O comissário europeu de Desenvolvimento e Ajuda Humanitária, pharmacy Louis Michel, buy information pills anunciou hoje que a Comissão Européia (CE, find o órgão executivo da UE) destinará uma ajuda de 117,25 milhões de euros para atenuar o impacto dos preços dos alimentos e sua escassez nas populações “mais vulneráveis do mundo”.
Durante um debate no Parlamento Europeu (PE), Michel disse que o objetivo da doação é “amortecer a curto prazo” a crise no fornecimento de alimentos, que tem gerado problemas especialmente nos países mais pobres. Porém, reconheceu que essa atuação não é o suficiente.
Do total da ajuda, 57,25 milhões de euros serão retirados do orçamento da Comissão Européia e os 60 milhões de euros restantes virão de um fundo novo.
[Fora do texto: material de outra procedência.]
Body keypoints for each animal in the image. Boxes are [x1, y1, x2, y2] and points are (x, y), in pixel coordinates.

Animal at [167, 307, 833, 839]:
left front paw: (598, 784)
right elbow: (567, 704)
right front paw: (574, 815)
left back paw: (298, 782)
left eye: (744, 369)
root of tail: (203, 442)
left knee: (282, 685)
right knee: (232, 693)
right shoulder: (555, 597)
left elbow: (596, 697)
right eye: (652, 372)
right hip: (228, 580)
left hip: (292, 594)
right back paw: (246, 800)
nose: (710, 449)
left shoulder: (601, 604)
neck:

Os 117,25 milhões anunciados por Michel elevarão o orçamento atual para ajuda humanitária em 2008 para 283,25 milhões de euros.
De toda forma, Michel advertiu que outras medidas a longo prazo precisam ser tomadas e admitiu que os resultados dessa iniciativa poderão demorar até 24 meses para serem vistos.
O comissário destacou que a alta “brutal” dos preços dos alimentos precisa de uma resposta “mundial”.
Michel defendeu uma “revolução verde” na África e o aumento da capacidade de produção agrícola dos países mais pobres.
O funcionário da CE disse que os preços dos cereais dobraram ou até triplicaram e que essa situação é “insuportável” para muitas economias, referindo-se a esse momento como um “tsunami humanitário”.
Como exemplo da desestabilização política que o desabastecimento de alimentos vem causando, Michel citou os conflitos ocorridos nas últimas semanas em países como Haiti, México, Marrocos, Senegal e Costa do Marfim.
Quanto à produção da UE, Michel fez referência a alguns pontos que poderiam frear o encarecimento dos alimentos, citando como possíveis medidas o fim do rodízio de terras obrigatório ou das cotas para o leite.
Entre os fatores que propiciaram a crise, o comissário enumerou o aumento da população e da demanda por alimentos em países como China, Índia e Brasil, que têm hoje um poder aquisitivo maior e cada vez consomem mais laticínios.
Sobre os biocombustíveis, Michel admitiu que é necessário buscar “idéias claras” que permitam que sua produção tenha cada vez menos repercussão nos preços dos alimentos.
O comissário enfatizou que a previsão é de que os preços continuem subindo nos próximos anos.